SKIP METALLICA, PROCEED DIRECTLY TO METAL CHURCH
There has been a veritable smorgasbord of Old Fart-approved albums over the last twelve months. New full-lengthers from the likes of such metal greats as Exodus, Death Angel, Overkill, and the mighty Testament (review here) have made this one of the most memorable and satisfying years to be an Old Fart metal fan (Metallica’s newest excluded purposefully).
Joining the aforementioned second-tier thrash titans from the 80’s with a new release is none other than Aberdeen, Washington’s Metal Church. The always under-appreciated progenitors of melodic thrash have returned with a brilliant work of art worthy of repeated headbanging sessions in the form of their newest release, This Present Wasteland.
Metal Church’s new album is everything that Metallica wanted Death Magnetic to be. It has powerful grooves, tight thrashiness, excellent vocals, stellar songwriting, memorable choruses, plus, achieving the almost impossible task of maintaining an aura of what made them great in the first place combined with the ability to be relevant in these drastically different times in heavy metal music.
One of my all-time favorite metal albums is Metal Church’s The Dark. Led by the late David Wayne’s soaring, yet gritty vocals, the band wrote catchy tunes, epic tunes, and heavy ass tunes that would make Kim Kardashian envious. Twenty-two years later, led by vocalist Ronny Munroe, the band has resurrected itself above and beyond my wildest imagination.
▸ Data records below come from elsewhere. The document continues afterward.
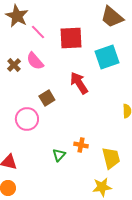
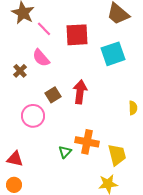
brown cross: (14, 65) -> (20, 71), moved
red arrow: (79, 83) -> (80, 92), moved, turned 40
orange cross: (81, 145) -> (87, 142), size x1.6

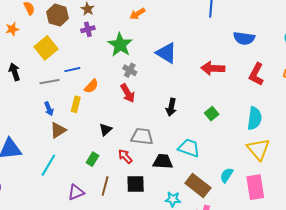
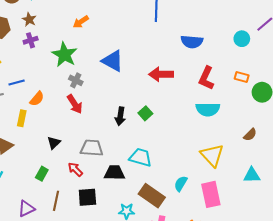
green square: (212, 114) -> (145, 113), moved
cyan semicircle: (254, 118) -> (208, 109), moved, turned 85

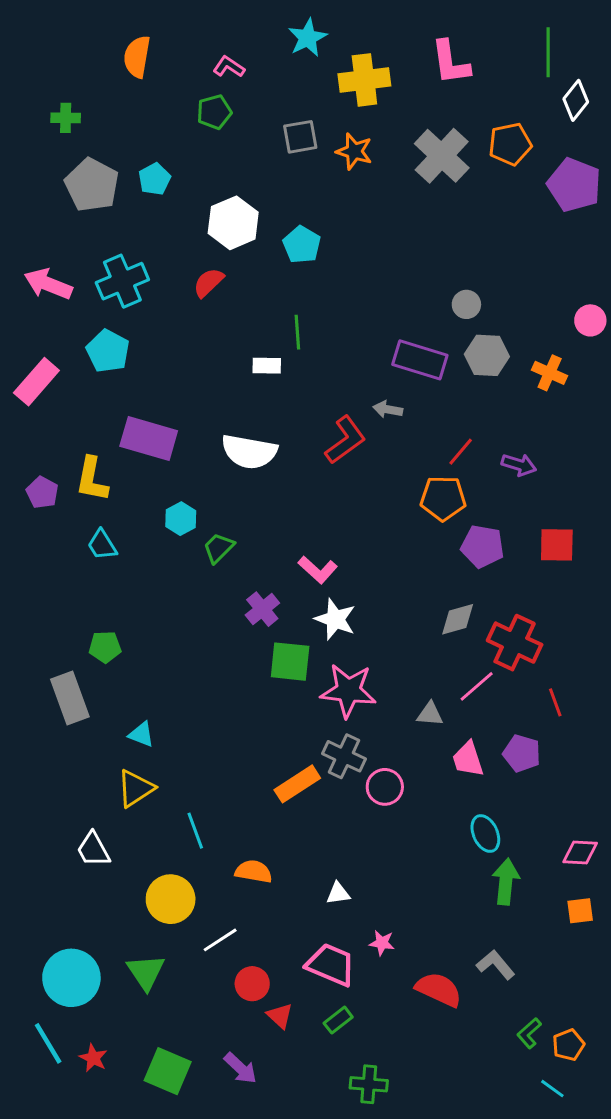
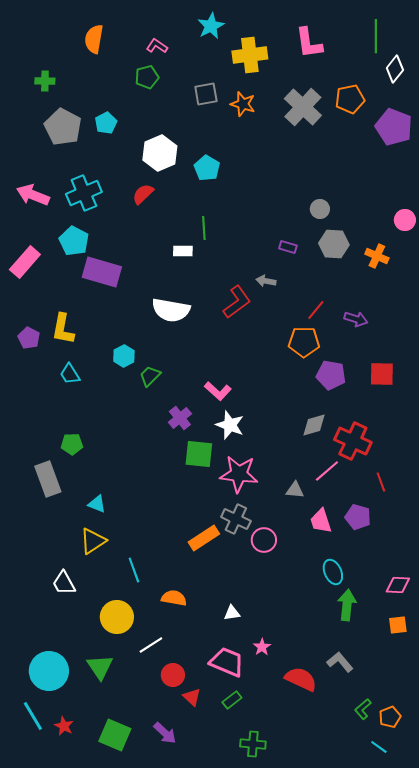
purple rectangle: (420, 360) -> (288, 247), size x0.5
purple rectangle: (149, 439) -> (102, 272), moved
pink star: (382, 943) -> (262, 647), turned 30

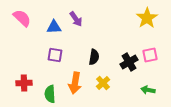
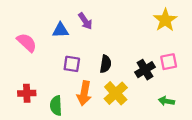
pink semicircle: (22, 18) -> (27, 43), moved
purple square: (55, 55) -> (72, 64), moved
yellow cross: (103, 83) -> (116, 93), size x1.5

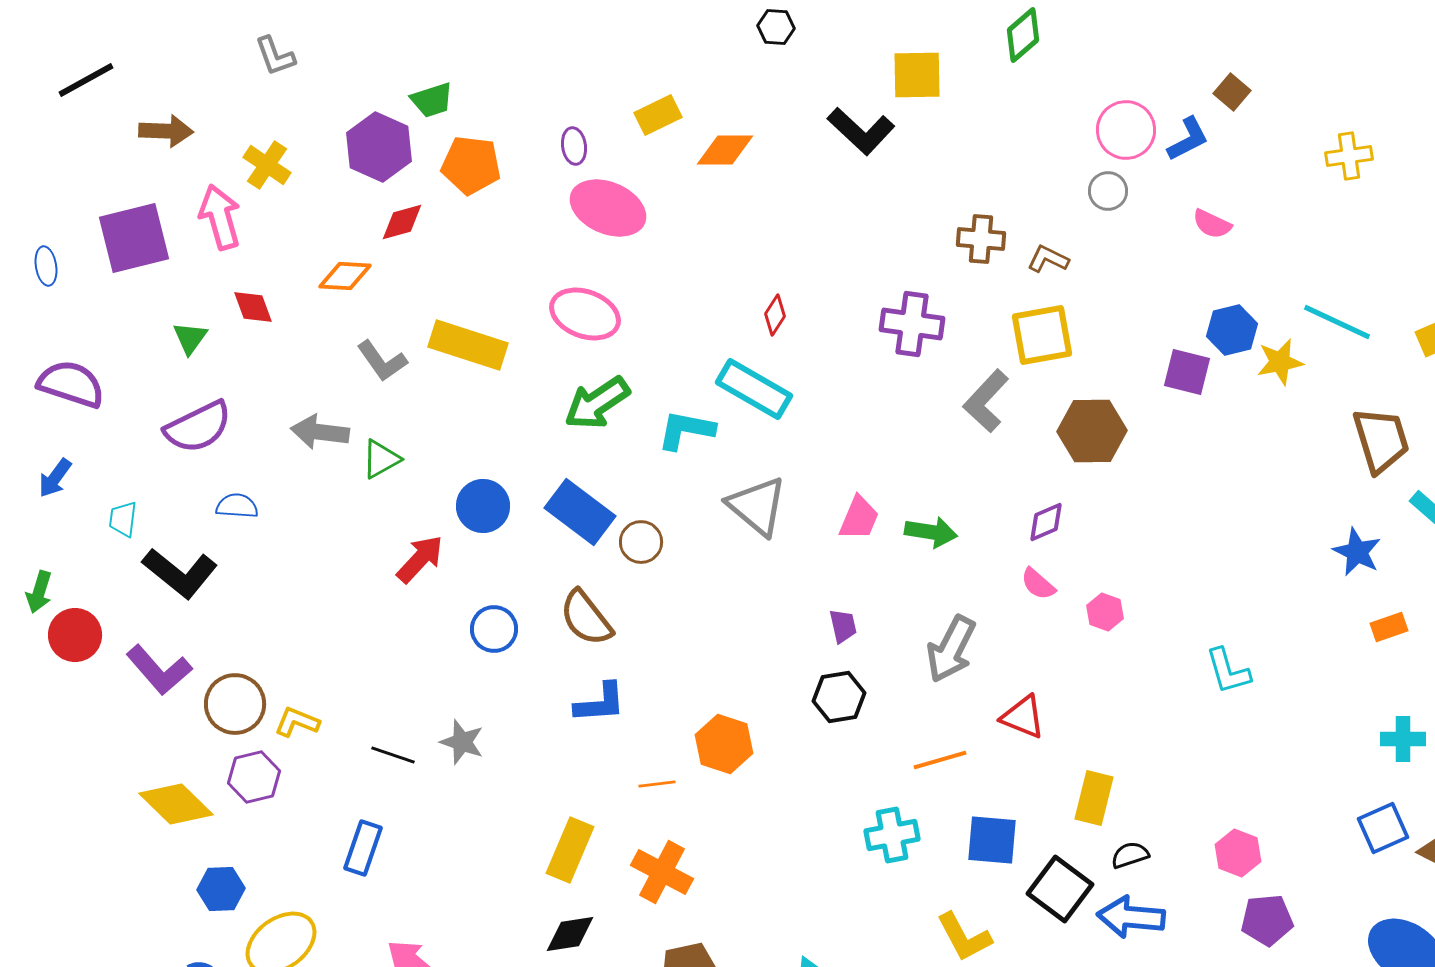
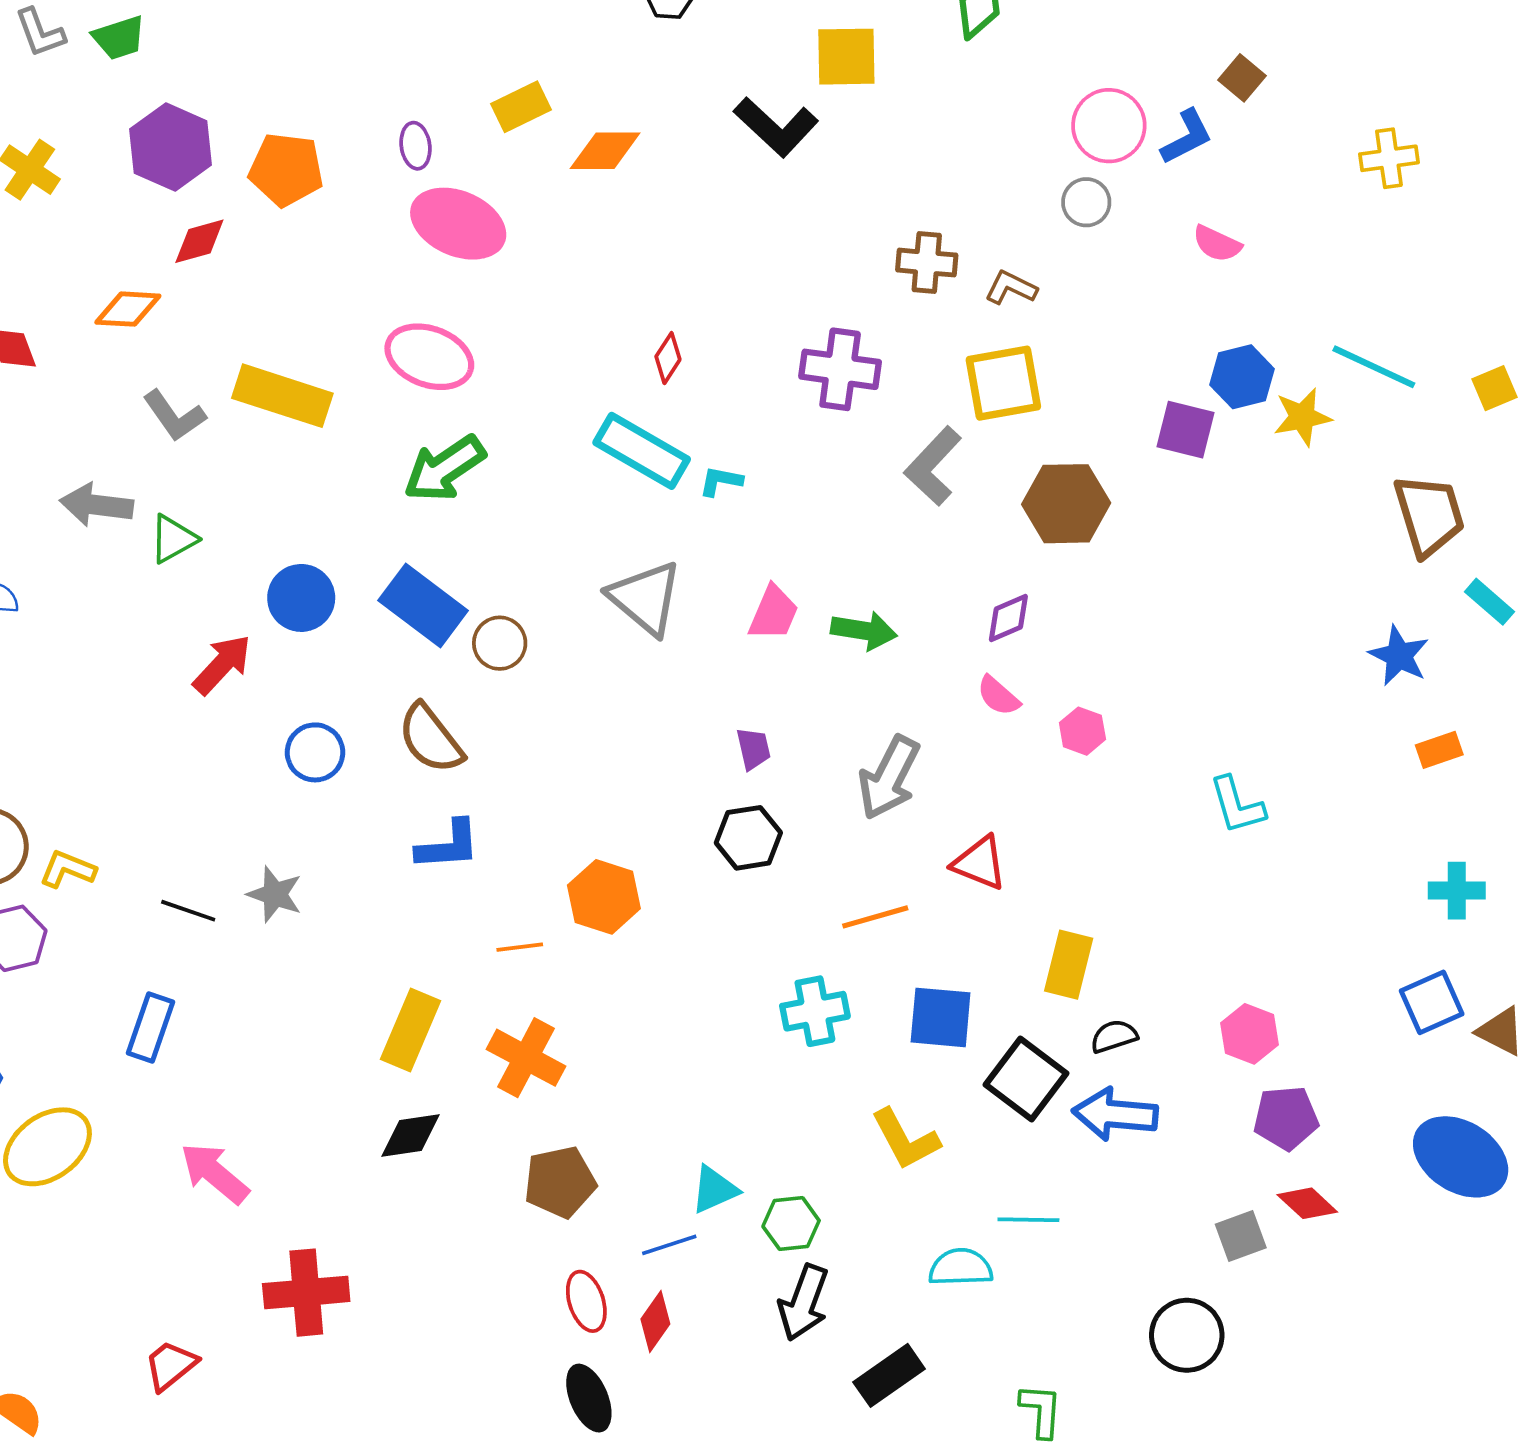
green trapezoid: (432, 100) -> (119, 38), moved
cyan L-shape: (686, 430) -> (721, 481), moved, size x0.6

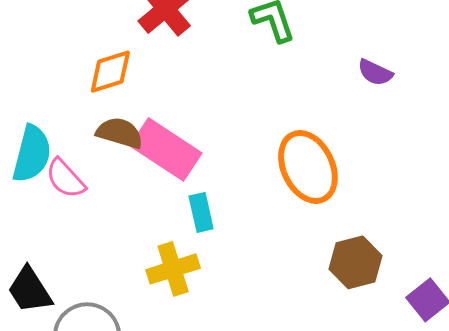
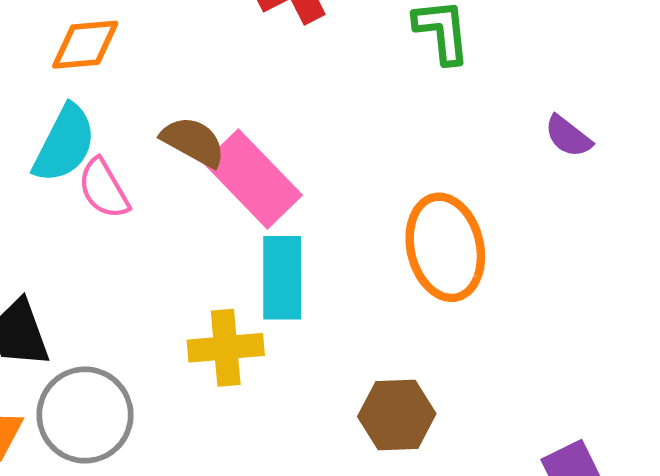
orange diamond: (110, 72) -> (85, 45), moved
cyan rectangle: (201, 212) -> (282, 278), size x1.5
brown hexagon: (356, 262) -> (397, 415), moved

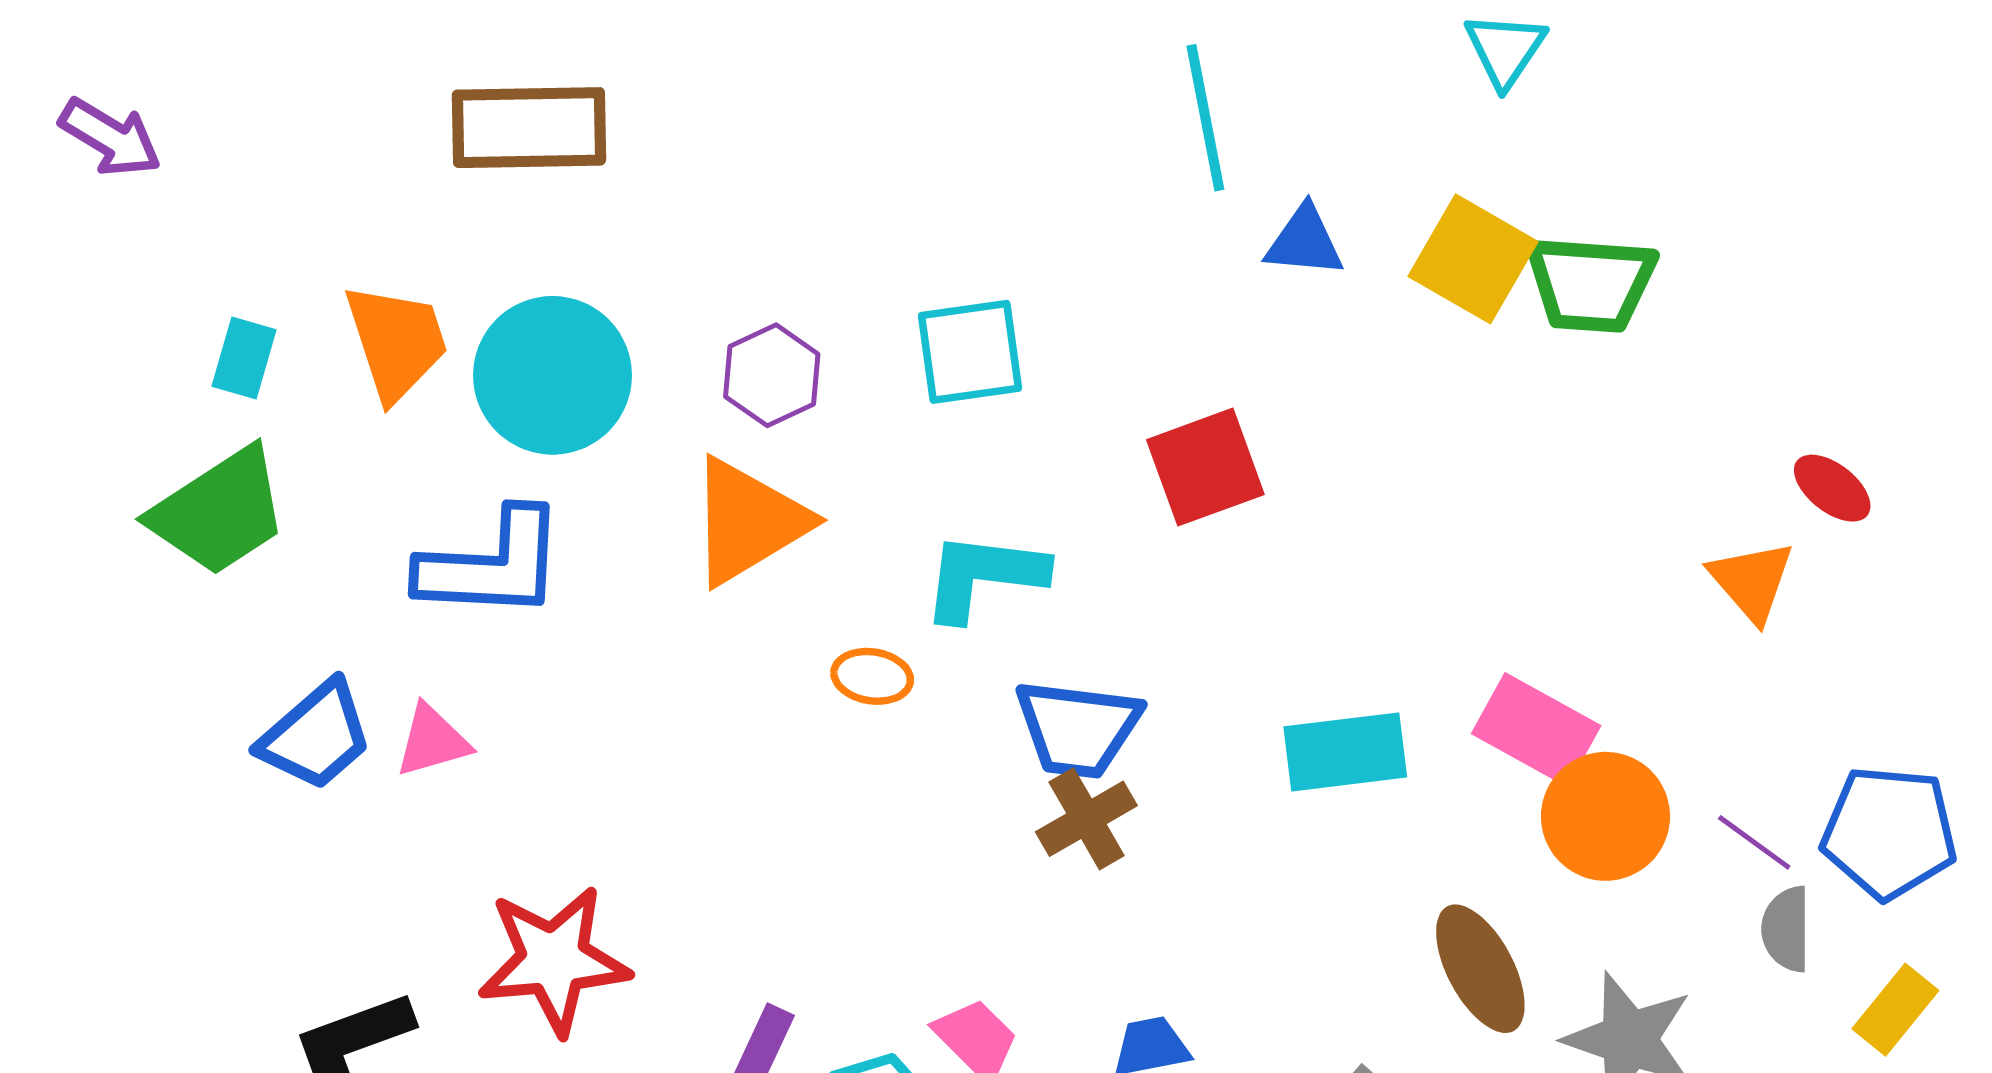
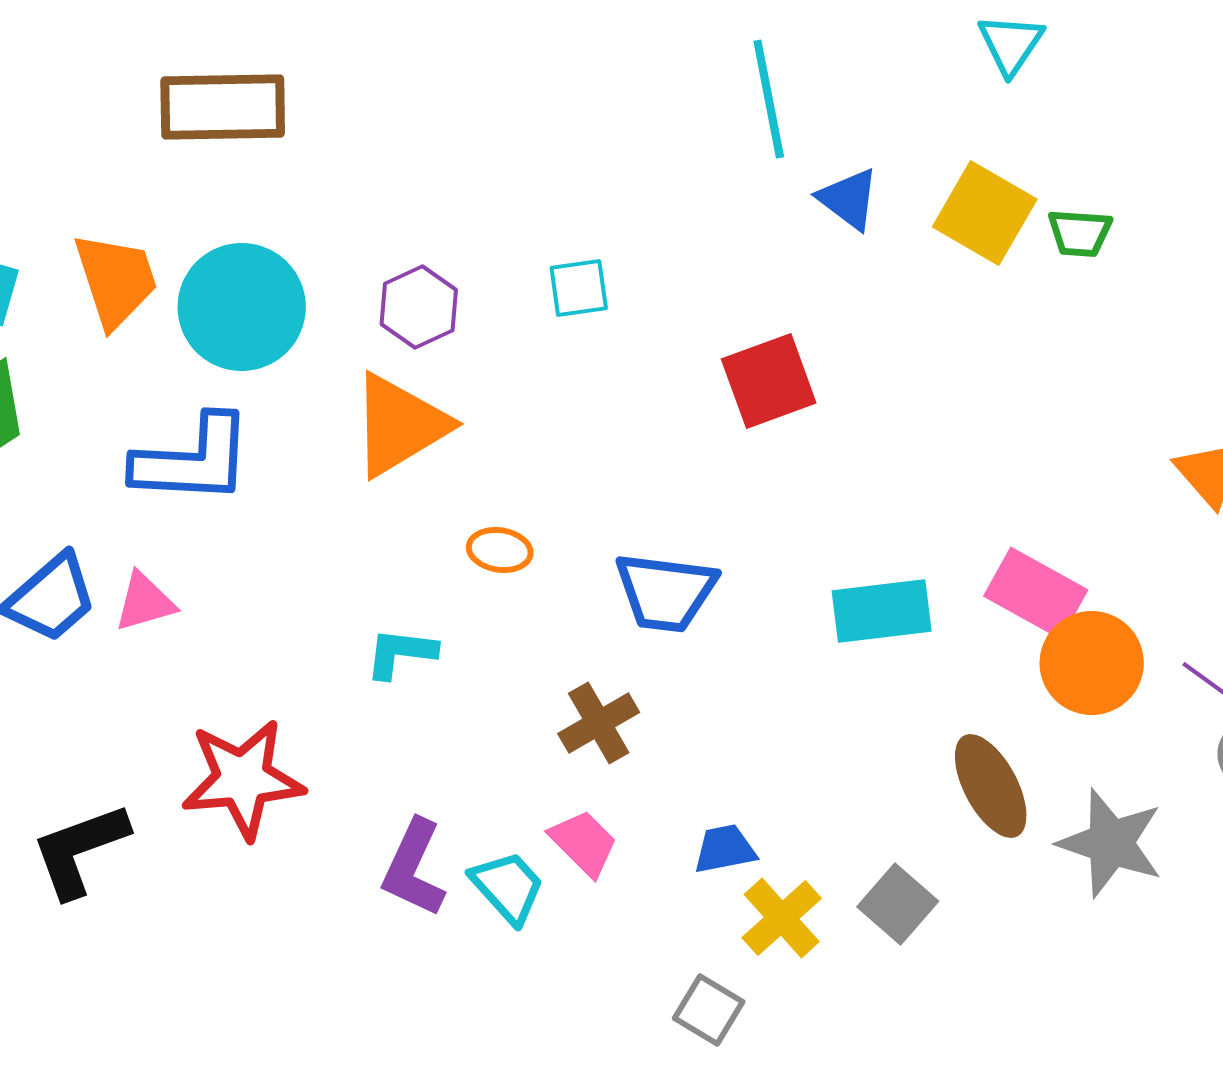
blue triangle: (1304, 242) -> (849, 199), turned 32
green trapezoid: (1591, 284) -> (1080, 233), size x0.6
cyan square: (970, 352) -> (579, 288), size x0.7
cyan L-shape: (984, 576) -> (401, 653), moved, size x0.7
brown cross: (1086, 819) -> (599, 723), moved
There is something to be said about an album that can evoke strong memories of what many Old Farts consider two of the brightest eras of our beloved musical genre. I’m talking, of course, about the New Wave of British Heavy Metal era encapsulated by such classic heroes such as Judas Priest, Black Sabbath, and Iron Maiden. The other would be the Bay Area Thrash scene of the early- to mid-80’s of many of the bands mentioned in the first paragraph. Throw in an additional dash of ’00 “extremeness” and you have yourself one of the top three albums of 2008.
The only remaining member of the classic Metal Church line-up is guitarist and main songwriter Kurdt Vanderhoof. I always held an affinity for Vanderhoof as he always looked out of place, even within his own band, as the clean-cut frat-boy (pre-mook) looking nice guy. Despite his then-outsider appearance, he always wrote some of the catchiest and heaviest hooks ever heard in metal (listen to “Ton of Bricks,” “Gods of Wrath,” or “Watch the Children Pray” for further evidence). His work on This Present Wasteland is no exception. From the opener “The Company of Sorrow,” to the thrashy “Meet Your Maker,” to his epic “Monster,” Vanderhoof’s songwriting is taut, vicious, and incredibly memorable.
The main reason why so many of the songs on this album will stick in your head after one spin is because of the incomparable singing of Ronny Munroe. This man, who is nearly as old as James Hetfield, can sing his ass off. If you miss the days of great metal vocalists who actually sing, like Rob Halford, Ronnie James Dio, Bruce Dickinson, or Geoff Tate, you will devour this like Goat the Head at a Bavarian feast. Munroe takes elements from all of the aforementioned great singers (plus Triumph’s Rik Emmett and even some blues belters), makes it heavy enough for the younger set raised on Cookie Monster vokillz, and comes up with a truly unique, ball-busting sound that propels him to the top of the current heap of metal vocalists. Plus, he brings the added bonus of enunciating his words so you can actually understand what the hell he is singing about!
The myriad musical styles present within this disc run the gamut of heavy metal history from rock to thrash to power metal to death metal and more. It never sounds contrived, and it is always heavy as fuck, without trying to string together 18-gajillion riffs within one song to prove that they “still got it.” The bluesy-stomper opening riff of “Crawling to Extinction,” combined with its bluesy-crooner style vocals, says more about Metal Church’s skills and confidence than most bands can achieve spread out over 70+ minutes.
I was really looking forward to September 2008 as the month of the Old Fart, what with the release of a new Metallica album and a new Metal Church album. Sadly, Metallica let me down miserably with a poorly produced pandering piece of putridness. Metal Church, on the other hand, has resurrected my faith in Old Fart bands yet again.
This Present Wasteland soars past Death Magnetic in every discernible category and immediately jumps into my top three albums of 2008 alongside Jucifer and Testament. Of course, I’m sure you know which album we will hear about ad nauseum for the next 12 months, while this true gem will be sadly overlooked by the masses.
Don’t make the same mistake as everyone else this year. Instead of burning your hard-earned cash on Metallica’s Death Magnetic, do yourself a favor and aid the shoddy American economy by picking up Metal Church’s This Present Wasteland. You will feel better about yourself and your taste in music.